Configuring Imports
Last updated
Last updated
From the ExpressionEngine Control Panel, go to Add-Ons > Modules and choose the DataGrab module.
DataGrab has the option to import different types of data. XML, CSV, JSON, and WordPress. Before configuring your import double check the valididty of your import file.
For additional security you can add $config['datagrab_verify_peer'] 'y';
to your config file. This will verify the SSL certificate of the host for the URL of the file you are importing.
Once you have choosen your data type, you are presented with options determined by that data type. Every data type requires a Filename or URL, and most require a path to each entry in the document. This could be the XML path or the node in a JSON file.
The Filename or URL field can also be an environment variable. For example, if you have the following in your .env.php
file, you can use $MY_IMPORT_FILE_URL
as the field value. Using an environment variable means you can have different import files in a local or dev environment vs production, and not have to change the DataGrab settings when moving between environments.
DataGrab will support basic authentication, but if your import URL requires additional authentication, like OAuth, to a private REST API, you will need to create a custom mediator script to handle the authentication, then use that mediator as the URL in your DataGrab configuration. For example: https://mysite.com/api-authenticator.php
If your file is valid and readable, you will be presented with an example of the data found in the file. If no data was found, then it means there was probably an error on the previous Import Settings page.
If everything looks correct, click on “Configure Import” to continue to the next step.
If you see an error on this page, usually something to do with cURL, there is a 99.9% chance that this is not a DataGrab issue. For some reason, DataGrab can not read your import file. Check the following:
The path in the config is correct
Make sure $config['datagrab_verify_peer'] = 'y';
is not in your config.php file, or it is set to 'n'
Open the import feed in a separate browser window, if it does not load and you do not see the XML or JSON data, neither can DataGrab.
If you are importing from a local file or URL and using basic auth to block access to your site while in development, then be sure to include the credentials in your import URL as well. The import process does not use the same authenticated session as your browser. For example: http://user:pass@mystagingsite.com/import-file.json
If you are importing from a remote file or URL that is behind a basic auth, make sure it is correct, and make sure the username and password don't contain an @. If you open the feed with the username and password in a separate browser window and you receive a login prompt, then DataGrab sees the same thing and can not read the file. This likely indicates your username or password is wrong, or something else is misconfigured on the server.
Make sure your site and feed protocols match. Don't load a feed from https if your site is running from http.
This documenation will not cover every option on the Configure Import page, because depending on the data type chosen the options will vary based on your ExpressionEngine configuration. The configuration screen is self documenting. Every option has a description explaining what it does.
If the channel you are importing into has category groups assigned to it you will be able to choose which values in your import file map to which category. The main options are the Title field, and the Custom Fields section. You will see an option for every custom field assigned to your channel. Just like the categories you choose which values in your import file map to which custom field.

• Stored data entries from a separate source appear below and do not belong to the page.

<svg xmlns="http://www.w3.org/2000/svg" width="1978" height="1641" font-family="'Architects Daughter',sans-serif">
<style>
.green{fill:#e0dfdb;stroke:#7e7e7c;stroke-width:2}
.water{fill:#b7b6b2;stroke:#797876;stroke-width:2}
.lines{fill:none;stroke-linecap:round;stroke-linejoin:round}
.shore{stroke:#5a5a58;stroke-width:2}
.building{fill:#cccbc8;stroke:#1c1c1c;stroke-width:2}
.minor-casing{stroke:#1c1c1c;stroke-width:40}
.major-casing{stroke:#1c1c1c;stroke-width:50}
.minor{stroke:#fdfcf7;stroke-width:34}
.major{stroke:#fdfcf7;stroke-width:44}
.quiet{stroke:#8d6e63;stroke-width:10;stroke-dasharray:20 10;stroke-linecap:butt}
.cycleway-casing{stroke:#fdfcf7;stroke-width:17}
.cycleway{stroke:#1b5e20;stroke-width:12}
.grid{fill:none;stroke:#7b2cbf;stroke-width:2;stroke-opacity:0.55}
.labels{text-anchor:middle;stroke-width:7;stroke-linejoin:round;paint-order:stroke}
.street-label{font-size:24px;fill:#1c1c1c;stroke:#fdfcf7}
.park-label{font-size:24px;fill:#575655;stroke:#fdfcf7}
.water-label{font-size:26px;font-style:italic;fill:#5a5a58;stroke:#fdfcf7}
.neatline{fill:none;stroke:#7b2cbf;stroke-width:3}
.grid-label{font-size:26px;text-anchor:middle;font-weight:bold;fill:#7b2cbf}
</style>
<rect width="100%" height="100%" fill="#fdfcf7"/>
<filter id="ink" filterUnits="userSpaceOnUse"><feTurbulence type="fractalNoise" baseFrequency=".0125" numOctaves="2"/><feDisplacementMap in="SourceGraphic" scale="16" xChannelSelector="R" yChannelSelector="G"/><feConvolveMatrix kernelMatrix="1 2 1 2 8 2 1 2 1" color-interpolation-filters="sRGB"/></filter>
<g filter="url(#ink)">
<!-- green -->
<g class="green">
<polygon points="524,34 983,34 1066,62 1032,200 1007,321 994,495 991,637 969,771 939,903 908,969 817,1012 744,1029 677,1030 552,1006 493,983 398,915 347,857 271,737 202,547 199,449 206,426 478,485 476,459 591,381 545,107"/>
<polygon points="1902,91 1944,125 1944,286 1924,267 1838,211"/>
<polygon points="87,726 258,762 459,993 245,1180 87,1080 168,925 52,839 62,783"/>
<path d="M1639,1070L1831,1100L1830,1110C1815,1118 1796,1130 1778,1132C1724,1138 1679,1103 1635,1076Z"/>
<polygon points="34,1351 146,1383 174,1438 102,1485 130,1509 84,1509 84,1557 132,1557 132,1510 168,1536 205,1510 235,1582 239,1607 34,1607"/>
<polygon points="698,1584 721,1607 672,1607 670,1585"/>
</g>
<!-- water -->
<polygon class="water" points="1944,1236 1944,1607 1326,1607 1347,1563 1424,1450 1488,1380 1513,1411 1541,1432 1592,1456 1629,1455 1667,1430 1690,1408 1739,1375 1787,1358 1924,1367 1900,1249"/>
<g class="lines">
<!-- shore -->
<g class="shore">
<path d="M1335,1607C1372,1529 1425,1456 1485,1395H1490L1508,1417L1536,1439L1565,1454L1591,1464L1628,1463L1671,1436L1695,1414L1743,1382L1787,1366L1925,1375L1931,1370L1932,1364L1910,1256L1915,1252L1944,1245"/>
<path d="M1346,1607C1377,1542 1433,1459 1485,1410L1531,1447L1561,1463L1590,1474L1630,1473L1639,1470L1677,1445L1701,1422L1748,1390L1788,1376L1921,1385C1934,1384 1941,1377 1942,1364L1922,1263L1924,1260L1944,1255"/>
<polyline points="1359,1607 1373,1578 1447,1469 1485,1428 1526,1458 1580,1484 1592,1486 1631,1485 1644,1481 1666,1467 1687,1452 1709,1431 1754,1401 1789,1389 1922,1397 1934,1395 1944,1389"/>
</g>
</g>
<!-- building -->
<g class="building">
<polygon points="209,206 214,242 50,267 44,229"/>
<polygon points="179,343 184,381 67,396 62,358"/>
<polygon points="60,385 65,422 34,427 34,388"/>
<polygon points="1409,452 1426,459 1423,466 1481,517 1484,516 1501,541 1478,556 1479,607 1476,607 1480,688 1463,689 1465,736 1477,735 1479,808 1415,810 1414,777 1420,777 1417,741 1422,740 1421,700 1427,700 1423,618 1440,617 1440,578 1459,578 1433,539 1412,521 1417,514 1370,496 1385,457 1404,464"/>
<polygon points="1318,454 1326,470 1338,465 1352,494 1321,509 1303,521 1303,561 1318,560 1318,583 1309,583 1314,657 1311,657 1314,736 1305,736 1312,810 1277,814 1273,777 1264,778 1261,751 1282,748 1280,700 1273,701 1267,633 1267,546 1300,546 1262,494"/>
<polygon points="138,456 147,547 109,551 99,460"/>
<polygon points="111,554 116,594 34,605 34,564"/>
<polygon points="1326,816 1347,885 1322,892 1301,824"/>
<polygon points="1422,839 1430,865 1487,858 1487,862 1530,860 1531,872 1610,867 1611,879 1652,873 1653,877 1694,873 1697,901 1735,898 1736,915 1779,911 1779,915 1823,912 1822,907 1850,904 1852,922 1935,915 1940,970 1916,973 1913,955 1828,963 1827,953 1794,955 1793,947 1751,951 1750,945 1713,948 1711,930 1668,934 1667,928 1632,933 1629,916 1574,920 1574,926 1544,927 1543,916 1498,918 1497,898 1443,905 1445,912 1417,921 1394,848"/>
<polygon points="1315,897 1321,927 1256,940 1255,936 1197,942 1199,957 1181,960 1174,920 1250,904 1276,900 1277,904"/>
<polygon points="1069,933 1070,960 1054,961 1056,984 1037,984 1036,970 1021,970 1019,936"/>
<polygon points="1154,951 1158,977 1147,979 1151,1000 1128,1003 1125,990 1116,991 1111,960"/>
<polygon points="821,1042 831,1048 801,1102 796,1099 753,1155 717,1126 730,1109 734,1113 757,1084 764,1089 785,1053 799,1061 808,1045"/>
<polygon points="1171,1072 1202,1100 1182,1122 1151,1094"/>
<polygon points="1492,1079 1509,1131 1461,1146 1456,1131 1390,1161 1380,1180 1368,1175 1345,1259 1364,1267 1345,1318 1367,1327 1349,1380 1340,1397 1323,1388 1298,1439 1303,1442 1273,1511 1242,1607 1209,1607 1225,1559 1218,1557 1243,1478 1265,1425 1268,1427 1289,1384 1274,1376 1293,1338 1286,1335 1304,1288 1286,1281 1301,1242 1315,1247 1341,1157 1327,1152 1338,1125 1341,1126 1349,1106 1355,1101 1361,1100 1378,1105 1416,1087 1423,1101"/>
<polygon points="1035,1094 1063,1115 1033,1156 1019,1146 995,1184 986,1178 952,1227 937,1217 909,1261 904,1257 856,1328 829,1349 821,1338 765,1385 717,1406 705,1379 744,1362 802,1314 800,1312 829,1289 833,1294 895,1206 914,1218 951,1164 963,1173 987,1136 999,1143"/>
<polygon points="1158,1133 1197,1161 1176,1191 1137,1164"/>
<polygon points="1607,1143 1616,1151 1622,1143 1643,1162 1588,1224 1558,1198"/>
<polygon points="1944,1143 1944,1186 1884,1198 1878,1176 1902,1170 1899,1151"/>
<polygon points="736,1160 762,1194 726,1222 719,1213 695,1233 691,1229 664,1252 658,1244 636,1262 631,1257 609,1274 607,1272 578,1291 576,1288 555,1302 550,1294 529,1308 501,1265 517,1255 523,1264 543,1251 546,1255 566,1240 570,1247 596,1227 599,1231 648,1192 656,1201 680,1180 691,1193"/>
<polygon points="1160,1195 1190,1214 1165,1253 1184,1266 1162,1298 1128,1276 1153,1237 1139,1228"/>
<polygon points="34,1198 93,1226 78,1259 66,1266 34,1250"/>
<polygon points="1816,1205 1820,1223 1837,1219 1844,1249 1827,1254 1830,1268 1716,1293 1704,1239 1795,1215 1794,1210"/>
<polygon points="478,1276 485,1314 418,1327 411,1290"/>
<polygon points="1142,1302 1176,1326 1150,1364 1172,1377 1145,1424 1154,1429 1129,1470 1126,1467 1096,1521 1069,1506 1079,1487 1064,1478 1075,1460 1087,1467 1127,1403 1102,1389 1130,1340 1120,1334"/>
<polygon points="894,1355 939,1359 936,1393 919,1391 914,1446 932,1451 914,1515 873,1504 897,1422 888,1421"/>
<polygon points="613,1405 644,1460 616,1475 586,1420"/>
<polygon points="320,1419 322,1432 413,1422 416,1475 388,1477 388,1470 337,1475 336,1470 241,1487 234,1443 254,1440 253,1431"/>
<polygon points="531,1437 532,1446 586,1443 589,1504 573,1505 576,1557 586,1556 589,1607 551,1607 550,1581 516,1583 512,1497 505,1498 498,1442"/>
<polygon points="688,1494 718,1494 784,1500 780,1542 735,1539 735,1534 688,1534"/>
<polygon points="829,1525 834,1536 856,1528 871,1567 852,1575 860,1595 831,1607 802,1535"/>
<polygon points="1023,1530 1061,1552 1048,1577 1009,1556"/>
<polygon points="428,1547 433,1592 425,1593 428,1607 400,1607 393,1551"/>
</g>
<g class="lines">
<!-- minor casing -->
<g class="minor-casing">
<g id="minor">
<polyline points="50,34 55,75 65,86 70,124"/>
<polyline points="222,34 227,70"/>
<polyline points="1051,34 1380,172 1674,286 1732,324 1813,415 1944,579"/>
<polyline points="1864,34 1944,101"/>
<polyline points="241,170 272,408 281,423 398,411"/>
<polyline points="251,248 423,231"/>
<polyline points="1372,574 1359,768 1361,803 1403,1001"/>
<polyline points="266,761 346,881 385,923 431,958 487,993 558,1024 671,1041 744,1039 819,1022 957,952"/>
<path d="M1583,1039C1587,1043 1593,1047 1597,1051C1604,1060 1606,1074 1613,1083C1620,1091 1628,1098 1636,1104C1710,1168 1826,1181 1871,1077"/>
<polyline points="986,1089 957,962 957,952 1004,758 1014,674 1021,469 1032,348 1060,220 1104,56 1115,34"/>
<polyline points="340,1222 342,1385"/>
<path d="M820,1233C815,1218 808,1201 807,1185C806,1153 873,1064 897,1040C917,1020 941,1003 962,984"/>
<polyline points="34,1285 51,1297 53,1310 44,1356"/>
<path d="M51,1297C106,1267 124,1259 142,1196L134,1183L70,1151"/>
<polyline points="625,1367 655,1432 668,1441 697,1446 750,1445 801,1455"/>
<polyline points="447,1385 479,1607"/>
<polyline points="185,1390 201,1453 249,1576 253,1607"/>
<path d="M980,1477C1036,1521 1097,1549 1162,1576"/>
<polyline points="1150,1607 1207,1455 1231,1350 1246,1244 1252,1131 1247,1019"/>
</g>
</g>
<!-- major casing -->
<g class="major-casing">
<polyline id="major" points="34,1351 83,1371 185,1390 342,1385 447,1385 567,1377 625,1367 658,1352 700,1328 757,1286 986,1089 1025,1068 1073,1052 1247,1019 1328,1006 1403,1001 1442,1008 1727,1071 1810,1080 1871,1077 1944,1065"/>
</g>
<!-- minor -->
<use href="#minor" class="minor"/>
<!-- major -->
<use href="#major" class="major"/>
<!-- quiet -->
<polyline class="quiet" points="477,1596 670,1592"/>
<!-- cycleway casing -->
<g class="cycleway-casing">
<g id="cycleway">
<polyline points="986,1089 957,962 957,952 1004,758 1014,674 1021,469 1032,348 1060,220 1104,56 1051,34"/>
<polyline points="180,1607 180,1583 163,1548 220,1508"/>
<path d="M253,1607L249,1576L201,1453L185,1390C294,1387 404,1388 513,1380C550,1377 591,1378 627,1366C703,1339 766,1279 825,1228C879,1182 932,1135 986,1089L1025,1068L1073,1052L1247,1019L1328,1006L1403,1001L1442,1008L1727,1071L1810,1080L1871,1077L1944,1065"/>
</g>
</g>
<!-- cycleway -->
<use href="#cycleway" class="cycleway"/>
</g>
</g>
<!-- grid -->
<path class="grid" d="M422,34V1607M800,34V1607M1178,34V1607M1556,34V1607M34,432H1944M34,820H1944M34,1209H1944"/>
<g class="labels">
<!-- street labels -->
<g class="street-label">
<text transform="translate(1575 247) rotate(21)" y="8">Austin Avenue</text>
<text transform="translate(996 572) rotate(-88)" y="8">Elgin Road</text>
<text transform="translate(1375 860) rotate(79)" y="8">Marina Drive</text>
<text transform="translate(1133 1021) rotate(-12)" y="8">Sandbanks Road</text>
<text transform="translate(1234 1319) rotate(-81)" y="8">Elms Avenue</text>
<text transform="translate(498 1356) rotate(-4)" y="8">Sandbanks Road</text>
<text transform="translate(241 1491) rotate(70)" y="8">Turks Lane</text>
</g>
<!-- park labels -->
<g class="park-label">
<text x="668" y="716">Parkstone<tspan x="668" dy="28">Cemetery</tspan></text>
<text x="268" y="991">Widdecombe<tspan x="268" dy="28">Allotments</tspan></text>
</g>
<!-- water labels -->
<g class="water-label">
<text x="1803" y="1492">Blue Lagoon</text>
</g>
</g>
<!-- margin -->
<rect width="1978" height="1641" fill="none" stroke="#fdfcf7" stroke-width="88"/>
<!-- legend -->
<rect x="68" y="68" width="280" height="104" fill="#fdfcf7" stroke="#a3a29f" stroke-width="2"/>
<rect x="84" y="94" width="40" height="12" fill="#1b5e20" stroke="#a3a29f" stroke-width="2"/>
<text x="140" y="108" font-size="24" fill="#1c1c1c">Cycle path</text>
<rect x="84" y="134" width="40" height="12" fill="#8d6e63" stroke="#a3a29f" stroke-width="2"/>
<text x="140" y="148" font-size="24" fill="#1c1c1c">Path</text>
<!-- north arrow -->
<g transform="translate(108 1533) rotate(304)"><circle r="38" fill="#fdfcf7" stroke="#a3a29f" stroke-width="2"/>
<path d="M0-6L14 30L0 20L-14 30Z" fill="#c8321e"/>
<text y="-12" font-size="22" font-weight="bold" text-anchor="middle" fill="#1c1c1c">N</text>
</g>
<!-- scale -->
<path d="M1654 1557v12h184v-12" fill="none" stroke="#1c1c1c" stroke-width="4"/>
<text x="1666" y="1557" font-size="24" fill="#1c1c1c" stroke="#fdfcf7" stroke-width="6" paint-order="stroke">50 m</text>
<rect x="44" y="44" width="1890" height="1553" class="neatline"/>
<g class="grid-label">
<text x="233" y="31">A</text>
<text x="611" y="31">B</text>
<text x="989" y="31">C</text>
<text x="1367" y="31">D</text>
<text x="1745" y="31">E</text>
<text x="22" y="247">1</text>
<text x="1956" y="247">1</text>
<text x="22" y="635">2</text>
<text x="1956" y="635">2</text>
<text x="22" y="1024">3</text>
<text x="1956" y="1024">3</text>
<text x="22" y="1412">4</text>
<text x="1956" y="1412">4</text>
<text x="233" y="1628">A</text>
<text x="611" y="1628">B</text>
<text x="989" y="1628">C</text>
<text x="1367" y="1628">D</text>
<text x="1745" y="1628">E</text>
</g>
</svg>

Additional options let you tell DataGrab what to do if an entry already exists. This is especially useful if we want to periodically re-run the import. The best way to do this is to import a unique value into a custom field (often referred to as a GUID). This unique value could be an id, a url specific to the entry, a stock control number, or just something as simple as the title.
If the module encounters a duplicate entry, we can tell it ignore it and not import it, or we can get it to check to see if anything has changed and updates the existing record.
Sometimes, we want to delete entries that are not in the current import file. By adding a timestamp we can see when a record was last updated. We can then delete older entires if desired.
After you save the configuration you will have the chance to give the import a name, short description of what it does, and optionaly give it a passkey.